Retrospective of September 25th go.opentelemetry.io incident

On September 25th, at 10:35 UTC, we were notified that the go.opentelemetry.io’s SSL certificate had expired.

This endpoint is the canonical URL for most Go modules within the OpenTelemetry organization. As a result, downloading any modules from that endpoint was impossible.

What happened?

This endpoint currently runs on the Google App Engine platform, and its SSL certificate is managed by Google. This is the only endpoint under the opentelemetry.io domain that runs on this platform.

Last July, we were alerted by a security researcher that the root OpenTelemetry domain (opentelemetry.io) lacked CAA DNS records. We therefore added one with LetsEncrypt as the sole issuer, since that’s the authority used for the root domain’s certificate.

Since Google’s CA was not listed as an issuer in the CAA record,the AppEngine platform couldn’t renew the go.opentelemetry.io certificate. So on September 25th at 10:08:10 UTC, when it expired, every request returned an error with the expired certificate. This caused issues on build systems and when viewing the documentation of go.opentelemetry.io packages.
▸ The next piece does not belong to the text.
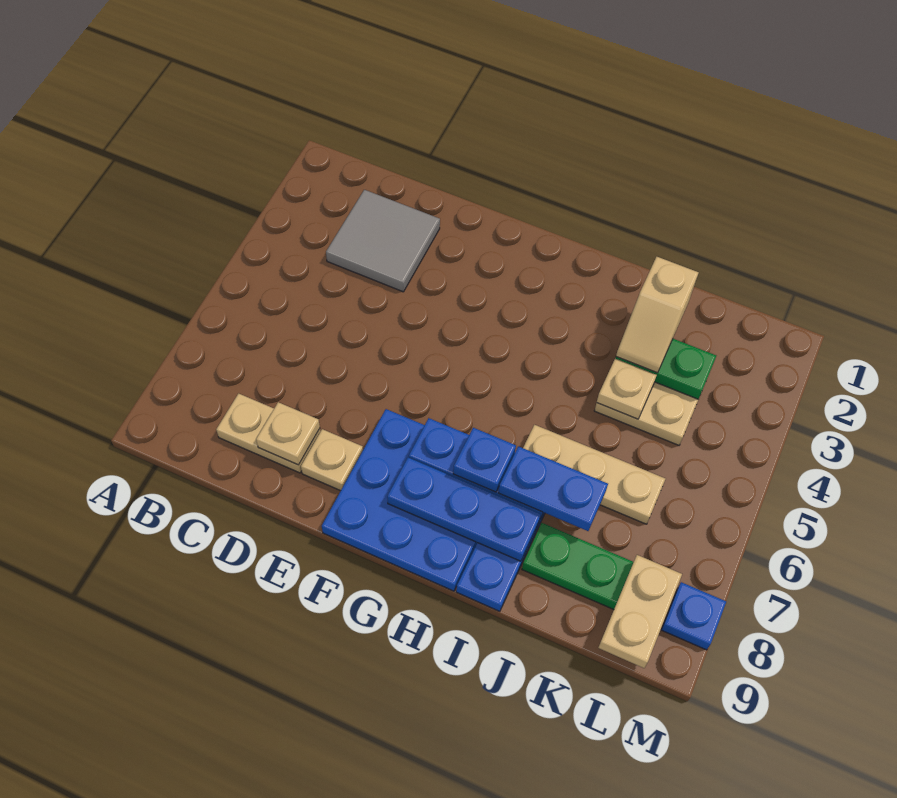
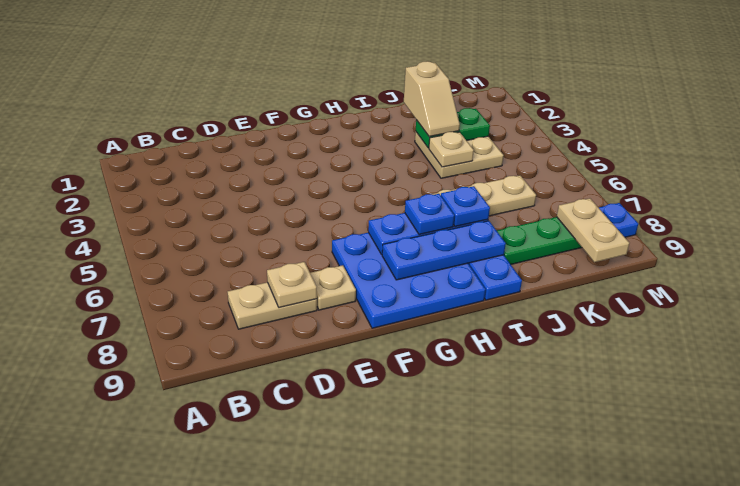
grey 2x2 tile [326,190,440,292] -> none
blue 1x2 plate [498,446,608,531] -> blue 1x1 plate [441,186,490,227]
Since this is the only app we maintain that runs on that platform, only a few people based in the US have experience with it, so until they were awake we had difficulties operating efficiently. At 12:03 UTC, we were able to get access to the Google Cloud console, and at 12:14 UTC, we identified the issue as being with the CAA record.

At 12:16 UTC, we deployed a new CAA record so Google could properly generate certificates. We assumed the platform would regenerate new SSL certificates once it noticed the DNS changes. This assumption appears to be valid, but it can take up to a day for the platform to refresh the CAA records.

By 13:58 UTC, we were seeing the DNS record as being propagated, but no certificate was generated. Unfortunately, the folks involved in the incident had little knowledge of the platform, and we didn’t know how to force-regenerate the certificate.

At 14:54 UTC, we disabled and reenabled managed security on the SSL certificate, which force regenerated a certificate. A few minutes later, we started seeing requests succeeding again.

Detailed timeline

  • 10:08 UTC – SSL certificate for go.opentelemetry.io expired
  • 10:35 UTC – First notification from users about the issue
  • 11:31 UTC – Created public issue tracking this incident
  • 12:03 UTC – Got access to the Google Cloud Console for the golang-imports project
  • 12:14 UTC – Identified the CAA record was missing the “pki.goog” issuer
  • 12:16 UTC – Deployed a new CAA record with the correct set of issuers
  • 13:58 UTC – Confirmed the CAA record had propagated but the SSL certificate had not been renewed
  • 14:54 UTC – Disabled and enabled managed security on the SSL certificate
  • 15:16 UTC – Confirmed a new SSL certificate had been issued for go.opentelemetry.io

Lessons learned

As we discovered this incident, we had several people jump in and try to figure out what was happening. For an Open Source project where people are scattered across the globe, this was a positive thing to notice.

We are lacking knowledge of the platform this application runs on, which caused this incident to last much longer than it needed to. However, we were glad that a little over a year ago, we changed the Google account this app runs on, as we previously wouldn’t even have been able to fix this issue ourselves.

Action items

We have started improving our playbooks to access the AppEngine console, so we can get access more quickly.

We need to ensure this application is not a snowflake anymore, so we can operate it the same way we operate every other public website OpenTelemetry maintains. We are therefore going to look into moving away from the AppEngine platform and into Netlify, the platform that runs the opentelemetry.io website.

We also identified with the help of a user a number of unused subdomains of opentelemetry.io that are serving an expired certificate. While these have no impact for our users, we are going to look into removing them.